- Excerpt provided -
§
Over the last few months, I've seen this Truck-to-End-all-Trucks, the two-thousand and something Toyota Tundra, featured in a ridiculous commercial. You can find it here. In case you cannot watch, I will attempt to accurately portray how this thing goes down.

The ad opens in the Mojave Desert with an image of an 80-foot, oval-shaped steel tower. The tower bears a famished, abandoned look and is circumscribed by a metallic path that corkscrews its way to the top. One-hundred and seventy feet of this path is caged in by what appear to be steel, horseshoe-shaped rods. These rods, as spectators soon find out, blow out fire. According to one website devoted to Tundra evangelizing, Toyota wanted the "specially constructed flame oven in order to prove a point about just how durable the Tundra is."

The tower and the zig-zagging lane with the Gehenna flair took about four months to complete.

The commercial itself runs thirty seconds.

The low, gravelly-voiced narration exudes Kingsford and calloused hands. It begins:

Truckers know towing 10,000 pounds up a steep grading ain't good for your tranny. And when the heat's on, failure ain't an option.

No it ain't. Cue, then, failure's enemy—the Tundra, which appears onscreen already well up the twisting ramp and hauling 10,000 pounds. In case the viewer is insufficiently inspired, the Toyota ringmasters then light the gas coursing through the steel to create a tunnel of fire through which the 5.7-liter Sir Edmund Hillary—which boasts a "big ol' dedicated fluid cooler"—edges triumphantly to the summit, where men on cranes with big hoses greet it like it has just won the Super Bowl. The water might as well be Gatorade.

In the meantime, the viewer is treated to real-time data on the heat of the tunnel: by the end of the ascent, the temperature rimming the truck has topped off at 257.6 degrees Fahrenheit.

During the recent NBA playoffs, I saw this production probably four or five times. My first thought was, This contraption reminds me of a Kobe Bryant tattoo.

My second was, Dante and Virgil could have used something like that.

And third, Are you freaking kidding me?

How, I wondered, does an American household decide they need that vehicle? How does that conversation go?

Wife: Honey, with a baby on the way, I think we'll need more room, and a bigger car.

Husband: I agree. What do you have in mind?

Wife: I found a good deal on a used Suburban, as well as on a Ford Explorer. Both give us extra space and the protection of an SUV. However, I'm a little unsure about the Suburban; it's very big, and we may not need the extra seats.

Husband: Hm. Good points, dear. I appreciate your interest in the Suburban and the Explorer, but did you consider their ability to tow five tons up an eight-story building through fire-breathing steel in the midst of a remote desert? Do we really want the lives of our children up to sheer chance?"

Wife: Darling, you're absolutely right. I should have known. The trip to the school . . . My God, what if?

Husband: I know. What if.

Unless you're fighting forest fires or re-entering the earth's atmosphere, you do not need this truck.

Of course, Toyota knows that. Toyota knows the vast majority of prospective Tundra owners will not require its means of transportation to survive Armageddon. But it isn't selling the truck based upon showroom feedback.

So what, exactly, is Toyota selling?

It is selling extravagance: ludicrous, absurd, Ricky Bobby-meets-WWE extravagance. It is banking on the hope that the average man watching the NBA playoffs will be so spellbound by the Mojave circus act that he forgets that all he really needs, all he really wants, is to get from work to home and be able to take his kids for some ice cream. It is banking on the hope that the average man, slain by the invading armies of his prefrontal cortex, will convince himself that at ball games and poker tables he must be able to say, "My car can beat up yours."
§
- Records shown -
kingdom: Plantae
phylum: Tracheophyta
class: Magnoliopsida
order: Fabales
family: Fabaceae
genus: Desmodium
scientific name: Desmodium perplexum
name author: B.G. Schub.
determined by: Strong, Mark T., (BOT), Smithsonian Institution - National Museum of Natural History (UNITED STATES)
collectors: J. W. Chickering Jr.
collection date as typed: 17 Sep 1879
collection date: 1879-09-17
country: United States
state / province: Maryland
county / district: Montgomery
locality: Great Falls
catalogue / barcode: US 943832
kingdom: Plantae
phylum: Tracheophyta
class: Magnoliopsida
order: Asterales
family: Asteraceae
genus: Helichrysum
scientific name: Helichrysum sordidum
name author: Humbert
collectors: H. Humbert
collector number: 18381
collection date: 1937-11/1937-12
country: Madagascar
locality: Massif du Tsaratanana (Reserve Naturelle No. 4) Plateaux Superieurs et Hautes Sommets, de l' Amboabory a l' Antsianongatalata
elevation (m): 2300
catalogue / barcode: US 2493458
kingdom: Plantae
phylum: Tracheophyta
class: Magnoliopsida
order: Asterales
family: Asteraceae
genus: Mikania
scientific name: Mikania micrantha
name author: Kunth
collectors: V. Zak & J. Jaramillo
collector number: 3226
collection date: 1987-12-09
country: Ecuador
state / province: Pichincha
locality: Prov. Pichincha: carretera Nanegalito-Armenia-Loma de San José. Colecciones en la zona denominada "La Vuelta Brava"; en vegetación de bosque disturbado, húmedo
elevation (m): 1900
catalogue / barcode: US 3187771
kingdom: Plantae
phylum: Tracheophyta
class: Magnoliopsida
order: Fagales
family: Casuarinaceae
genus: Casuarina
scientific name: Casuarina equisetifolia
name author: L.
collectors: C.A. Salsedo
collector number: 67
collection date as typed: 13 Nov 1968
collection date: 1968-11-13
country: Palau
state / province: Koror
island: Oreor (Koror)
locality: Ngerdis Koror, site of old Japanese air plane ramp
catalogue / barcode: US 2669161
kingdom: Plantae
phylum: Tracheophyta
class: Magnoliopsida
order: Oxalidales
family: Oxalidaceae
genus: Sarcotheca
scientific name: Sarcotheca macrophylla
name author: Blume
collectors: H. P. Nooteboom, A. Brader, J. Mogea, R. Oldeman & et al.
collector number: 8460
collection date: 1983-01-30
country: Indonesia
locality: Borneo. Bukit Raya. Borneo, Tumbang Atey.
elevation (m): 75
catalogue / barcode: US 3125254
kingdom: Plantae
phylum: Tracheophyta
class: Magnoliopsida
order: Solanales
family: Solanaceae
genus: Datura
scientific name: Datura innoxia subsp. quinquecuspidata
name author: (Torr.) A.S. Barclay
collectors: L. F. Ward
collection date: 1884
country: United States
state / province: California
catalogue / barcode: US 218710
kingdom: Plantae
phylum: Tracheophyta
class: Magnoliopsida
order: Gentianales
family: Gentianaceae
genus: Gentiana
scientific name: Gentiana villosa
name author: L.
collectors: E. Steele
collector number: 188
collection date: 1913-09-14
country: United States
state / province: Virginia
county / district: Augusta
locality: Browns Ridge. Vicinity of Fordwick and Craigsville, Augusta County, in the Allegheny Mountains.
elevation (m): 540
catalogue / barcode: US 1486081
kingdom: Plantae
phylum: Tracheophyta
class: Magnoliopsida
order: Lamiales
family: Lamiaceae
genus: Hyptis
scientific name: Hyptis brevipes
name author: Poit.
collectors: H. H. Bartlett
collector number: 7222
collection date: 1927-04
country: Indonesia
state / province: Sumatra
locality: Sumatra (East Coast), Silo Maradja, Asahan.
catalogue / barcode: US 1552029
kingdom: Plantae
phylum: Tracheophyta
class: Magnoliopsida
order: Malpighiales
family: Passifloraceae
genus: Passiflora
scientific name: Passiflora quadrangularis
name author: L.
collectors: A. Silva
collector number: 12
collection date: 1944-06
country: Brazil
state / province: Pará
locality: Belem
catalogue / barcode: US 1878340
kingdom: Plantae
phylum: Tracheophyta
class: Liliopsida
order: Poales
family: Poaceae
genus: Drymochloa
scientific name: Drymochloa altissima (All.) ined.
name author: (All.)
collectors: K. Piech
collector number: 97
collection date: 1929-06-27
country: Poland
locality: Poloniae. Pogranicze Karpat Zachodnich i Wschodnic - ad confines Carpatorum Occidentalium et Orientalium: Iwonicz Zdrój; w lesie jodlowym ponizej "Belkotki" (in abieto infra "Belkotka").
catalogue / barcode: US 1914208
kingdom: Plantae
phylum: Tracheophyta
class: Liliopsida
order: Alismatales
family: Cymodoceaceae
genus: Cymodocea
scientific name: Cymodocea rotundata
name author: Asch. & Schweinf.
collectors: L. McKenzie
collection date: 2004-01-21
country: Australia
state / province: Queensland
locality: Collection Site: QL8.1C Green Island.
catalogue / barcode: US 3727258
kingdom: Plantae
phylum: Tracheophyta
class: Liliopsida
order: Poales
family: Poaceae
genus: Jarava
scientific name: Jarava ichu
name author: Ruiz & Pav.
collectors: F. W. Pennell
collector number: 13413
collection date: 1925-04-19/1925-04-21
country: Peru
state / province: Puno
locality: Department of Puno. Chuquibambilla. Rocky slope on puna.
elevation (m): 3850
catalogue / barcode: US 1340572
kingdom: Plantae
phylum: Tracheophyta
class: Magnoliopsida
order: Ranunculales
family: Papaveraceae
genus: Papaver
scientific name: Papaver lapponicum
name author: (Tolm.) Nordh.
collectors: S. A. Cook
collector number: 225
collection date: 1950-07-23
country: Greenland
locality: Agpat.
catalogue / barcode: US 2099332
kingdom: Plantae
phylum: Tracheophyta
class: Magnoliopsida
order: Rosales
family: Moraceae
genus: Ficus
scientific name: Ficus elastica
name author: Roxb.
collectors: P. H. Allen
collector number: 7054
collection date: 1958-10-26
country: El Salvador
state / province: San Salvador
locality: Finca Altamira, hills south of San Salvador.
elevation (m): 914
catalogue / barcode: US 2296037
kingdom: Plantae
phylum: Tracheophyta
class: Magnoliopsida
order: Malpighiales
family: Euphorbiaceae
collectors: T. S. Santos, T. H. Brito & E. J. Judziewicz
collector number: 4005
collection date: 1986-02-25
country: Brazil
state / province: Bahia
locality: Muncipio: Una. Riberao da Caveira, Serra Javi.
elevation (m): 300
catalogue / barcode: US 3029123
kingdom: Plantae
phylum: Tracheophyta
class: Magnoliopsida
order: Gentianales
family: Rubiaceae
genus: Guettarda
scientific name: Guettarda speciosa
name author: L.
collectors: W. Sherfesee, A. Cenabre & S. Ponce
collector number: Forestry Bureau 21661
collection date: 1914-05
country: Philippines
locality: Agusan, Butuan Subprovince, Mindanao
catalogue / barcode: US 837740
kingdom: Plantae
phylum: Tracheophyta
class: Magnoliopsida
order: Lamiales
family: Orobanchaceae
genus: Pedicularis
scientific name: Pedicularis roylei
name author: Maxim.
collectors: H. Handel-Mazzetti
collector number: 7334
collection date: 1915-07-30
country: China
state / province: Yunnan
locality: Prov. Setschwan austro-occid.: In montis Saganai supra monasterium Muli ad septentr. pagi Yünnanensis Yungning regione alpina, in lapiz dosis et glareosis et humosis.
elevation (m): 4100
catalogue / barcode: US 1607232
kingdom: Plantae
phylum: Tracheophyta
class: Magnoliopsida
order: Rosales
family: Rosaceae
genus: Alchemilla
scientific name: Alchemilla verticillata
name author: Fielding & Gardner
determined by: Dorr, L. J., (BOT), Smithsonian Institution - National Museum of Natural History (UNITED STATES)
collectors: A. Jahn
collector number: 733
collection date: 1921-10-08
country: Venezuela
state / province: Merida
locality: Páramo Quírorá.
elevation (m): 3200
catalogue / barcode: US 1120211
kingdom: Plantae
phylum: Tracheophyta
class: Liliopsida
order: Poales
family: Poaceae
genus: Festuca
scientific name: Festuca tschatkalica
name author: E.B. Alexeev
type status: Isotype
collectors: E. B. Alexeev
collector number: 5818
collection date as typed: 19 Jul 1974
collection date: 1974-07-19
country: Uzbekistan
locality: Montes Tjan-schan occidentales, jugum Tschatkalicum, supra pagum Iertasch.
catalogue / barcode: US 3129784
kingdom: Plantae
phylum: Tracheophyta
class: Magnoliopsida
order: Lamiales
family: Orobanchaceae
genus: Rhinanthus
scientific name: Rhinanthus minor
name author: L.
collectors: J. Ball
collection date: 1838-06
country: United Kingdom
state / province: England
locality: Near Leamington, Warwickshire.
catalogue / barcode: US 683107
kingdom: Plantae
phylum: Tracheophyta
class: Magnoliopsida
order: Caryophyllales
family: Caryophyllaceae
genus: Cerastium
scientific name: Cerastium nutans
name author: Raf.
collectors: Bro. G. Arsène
§
- Direction 1 -
Check each statement against the Tundra commercial essay and mark it yes or no, quoting the words of the essay that decide it: (a) The commercial runs sixty seconds. (b) Building the tower and its lane took about four months. (c) The temperature around the truck peaked at 257.6 degrees Fahrenheit.
- Direction 2 -
Extract everything from "Wife: Darling, you're" down to "upon showroom feedback." in the Tundra commercial essay.
The records aren't needed for anything here.

- Finished answer 1 -
(a) No: "The commercial itself runs thirty seconds."
(b) Yes: "The tower and the zig-zagging lane with the Gehenna flair took about four months to complete."
(c) Yes: "the temperature rimming the truck has topped off at 257.6 degrees Fahrenheit."

- Finished answer 2 -
Wife: Darling, you're absolutely right. I should have known. The trip to the school . . . My God, what if?

Husband: I know. What if.

Unless you're fighting forest fires or re-entering the earth's atmosphere, you do not need this truck.

Of course, Toyota knows that. Toyota knows the vast majority of prospective Tundra owners will not require its means of transportation to survive Armageddon. But it isn't selling the truck based upon showroom feedback.